Exercise instructions: Using the entries below, transcribe exactly the line containing "- $U$：利用率（Utilization）" and each line that follows it to the end.

Stored data:
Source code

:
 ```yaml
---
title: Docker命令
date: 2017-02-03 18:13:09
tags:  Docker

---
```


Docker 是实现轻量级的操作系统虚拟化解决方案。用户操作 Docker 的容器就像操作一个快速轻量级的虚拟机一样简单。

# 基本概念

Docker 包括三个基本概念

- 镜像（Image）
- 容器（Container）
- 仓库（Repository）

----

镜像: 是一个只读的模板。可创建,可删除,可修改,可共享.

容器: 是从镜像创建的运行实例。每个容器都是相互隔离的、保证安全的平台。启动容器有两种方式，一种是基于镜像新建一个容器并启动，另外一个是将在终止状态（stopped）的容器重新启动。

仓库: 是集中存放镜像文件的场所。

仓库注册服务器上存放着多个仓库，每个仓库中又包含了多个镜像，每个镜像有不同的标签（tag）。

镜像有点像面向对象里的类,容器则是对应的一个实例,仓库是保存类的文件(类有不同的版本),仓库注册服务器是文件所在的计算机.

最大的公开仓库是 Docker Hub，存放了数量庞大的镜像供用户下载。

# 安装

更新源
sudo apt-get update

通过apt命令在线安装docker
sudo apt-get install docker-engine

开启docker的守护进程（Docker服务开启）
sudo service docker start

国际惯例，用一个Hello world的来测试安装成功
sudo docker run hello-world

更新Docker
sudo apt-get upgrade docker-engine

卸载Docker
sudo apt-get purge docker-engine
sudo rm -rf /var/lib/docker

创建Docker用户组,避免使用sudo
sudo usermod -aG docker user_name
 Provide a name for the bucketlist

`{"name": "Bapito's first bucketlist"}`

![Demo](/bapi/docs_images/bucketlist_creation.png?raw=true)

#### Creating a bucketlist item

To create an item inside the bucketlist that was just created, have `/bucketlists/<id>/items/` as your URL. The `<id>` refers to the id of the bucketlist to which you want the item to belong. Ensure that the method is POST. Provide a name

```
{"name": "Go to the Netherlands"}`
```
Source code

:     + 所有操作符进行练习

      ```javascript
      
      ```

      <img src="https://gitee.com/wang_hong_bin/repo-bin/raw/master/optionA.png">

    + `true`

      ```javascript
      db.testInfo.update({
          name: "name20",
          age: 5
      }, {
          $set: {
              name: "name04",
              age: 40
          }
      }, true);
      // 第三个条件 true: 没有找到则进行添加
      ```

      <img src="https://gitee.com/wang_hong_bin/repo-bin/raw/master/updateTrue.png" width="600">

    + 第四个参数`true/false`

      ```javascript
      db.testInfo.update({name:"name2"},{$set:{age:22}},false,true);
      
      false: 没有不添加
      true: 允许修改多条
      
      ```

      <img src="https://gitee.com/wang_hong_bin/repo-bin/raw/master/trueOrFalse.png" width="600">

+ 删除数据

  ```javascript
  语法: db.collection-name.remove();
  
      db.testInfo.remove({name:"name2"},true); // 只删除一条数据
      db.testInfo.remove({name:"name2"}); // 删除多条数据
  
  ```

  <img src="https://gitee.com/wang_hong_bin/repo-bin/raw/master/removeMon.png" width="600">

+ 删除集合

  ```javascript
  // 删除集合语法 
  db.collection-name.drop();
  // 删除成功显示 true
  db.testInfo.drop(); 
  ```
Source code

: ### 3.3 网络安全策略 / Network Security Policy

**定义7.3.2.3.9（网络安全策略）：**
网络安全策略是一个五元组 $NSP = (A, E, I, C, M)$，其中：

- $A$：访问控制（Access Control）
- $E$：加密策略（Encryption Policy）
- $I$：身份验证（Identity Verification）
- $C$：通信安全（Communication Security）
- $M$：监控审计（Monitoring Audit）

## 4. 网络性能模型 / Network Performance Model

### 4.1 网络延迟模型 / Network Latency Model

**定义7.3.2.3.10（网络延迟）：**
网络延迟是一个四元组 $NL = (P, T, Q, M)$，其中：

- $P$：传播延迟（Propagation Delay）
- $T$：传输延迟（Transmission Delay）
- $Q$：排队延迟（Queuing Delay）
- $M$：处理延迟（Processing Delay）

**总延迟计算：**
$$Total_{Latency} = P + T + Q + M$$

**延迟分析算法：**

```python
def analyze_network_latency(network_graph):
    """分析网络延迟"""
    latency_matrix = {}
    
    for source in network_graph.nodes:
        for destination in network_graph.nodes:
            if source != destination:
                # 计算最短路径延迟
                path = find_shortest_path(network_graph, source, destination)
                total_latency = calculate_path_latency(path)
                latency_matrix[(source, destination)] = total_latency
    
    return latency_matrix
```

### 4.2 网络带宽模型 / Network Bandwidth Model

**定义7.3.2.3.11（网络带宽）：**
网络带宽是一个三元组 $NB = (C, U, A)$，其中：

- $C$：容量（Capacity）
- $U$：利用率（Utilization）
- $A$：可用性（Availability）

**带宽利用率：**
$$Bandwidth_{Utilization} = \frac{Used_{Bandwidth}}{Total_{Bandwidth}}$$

Solution for this exercise:
- $U$：利用率（Utilization）
- $A$：可用性（Availability）

**带宽利用率：**
$$Bandwidth_{Utilization} = \frac{Used_{Bandwidth}}{Total_{Bandwidth}}$$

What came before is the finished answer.